[Items listed in a dataset]
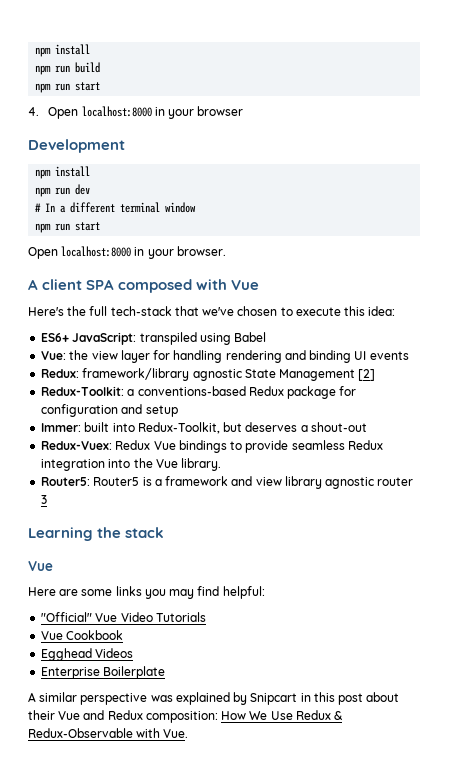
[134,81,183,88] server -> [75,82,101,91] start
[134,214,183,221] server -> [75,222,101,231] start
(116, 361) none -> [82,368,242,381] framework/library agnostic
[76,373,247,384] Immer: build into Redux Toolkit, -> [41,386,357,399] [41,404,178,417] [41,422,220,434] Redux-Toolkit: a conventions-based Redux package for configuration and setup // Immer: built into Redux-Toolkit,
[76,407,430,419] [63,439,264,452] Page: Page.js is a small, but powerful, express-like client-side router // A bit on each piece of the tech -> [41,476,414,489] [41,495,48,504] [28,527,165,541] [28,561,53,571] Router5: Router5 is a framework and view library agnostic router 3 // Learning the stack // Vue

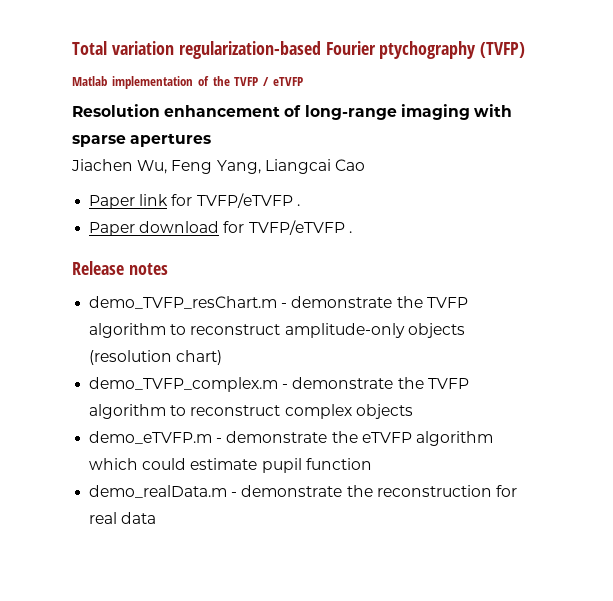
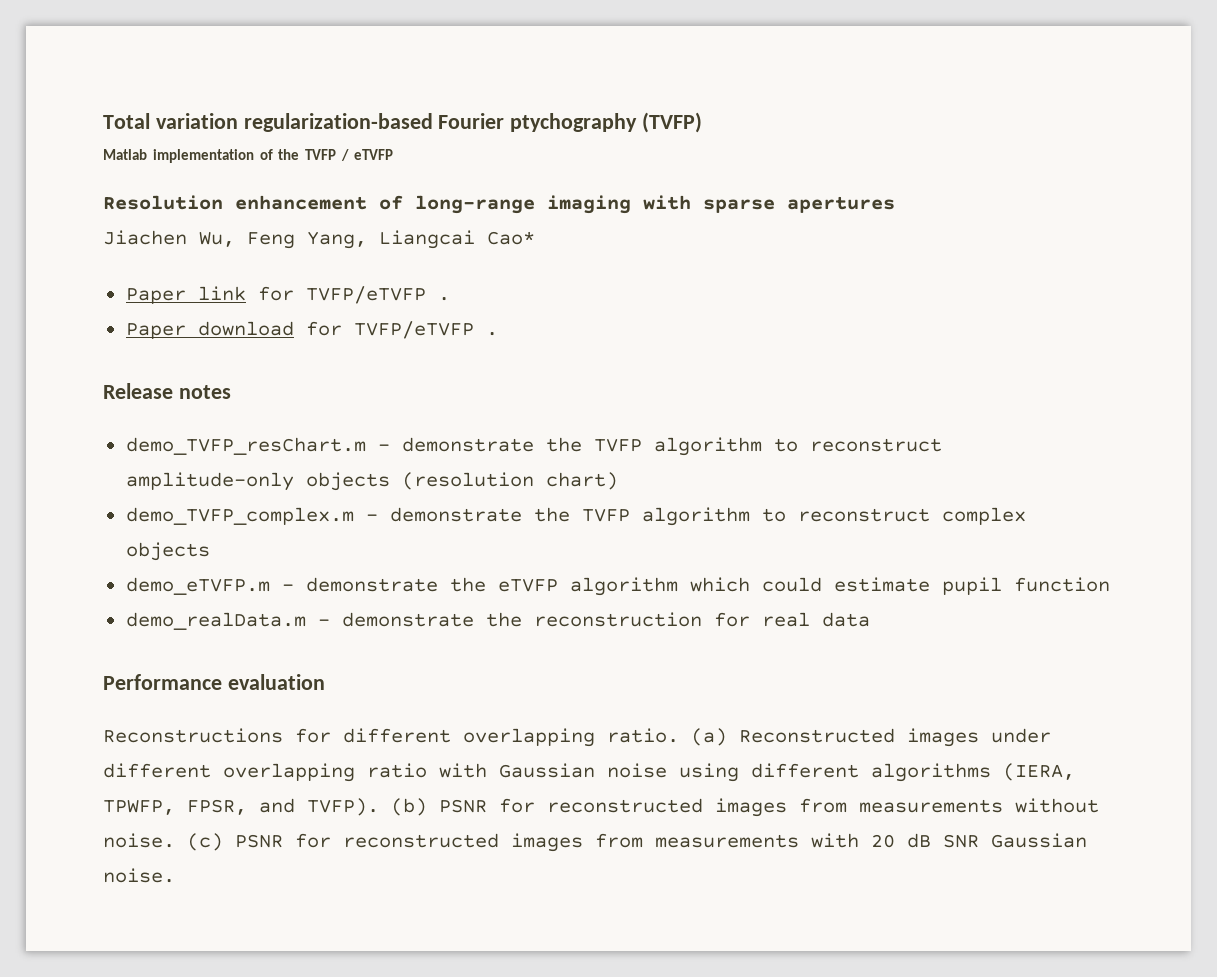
[334,159,365,171] Cao -> [487,231,535,245] Cao*
(157, 518) none -> [103,674,325,690] [103,728,1051,747] [103,763,1075,782] [103,798,1099,817] [103,833,1087,852] [103,868,175,883] // Performance evaluation // Reconstructions for different overlapping ratio. (a) Reconstructed images under different overlapping ratio with Gaussian noise using different algorithms (IERA, TPWFP, FPSR, and TVFP). (b) PSNR for reconstructed images from measurements without noise. (c) PSNR for reconstructed images from measurements with 20 dB SNR Gaussian noise.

Task instructions: The answer must be all the lines above that hold the word "agnostic".

Worked solution:
(116, 361) none -> [82,368,242,381] framework/library agnostic
[76,407,430,419] [63,439,264,452] Page: Page.js is a small, but powerful, express-like client-side router // A bit on each piece of the tech -> [41,476,414,489] [41,495,48,504] [28,527,165,541] [28,561,53,571] Router5: Router5 is a framework and view library agnostic router 3 // Learning the stack // Vue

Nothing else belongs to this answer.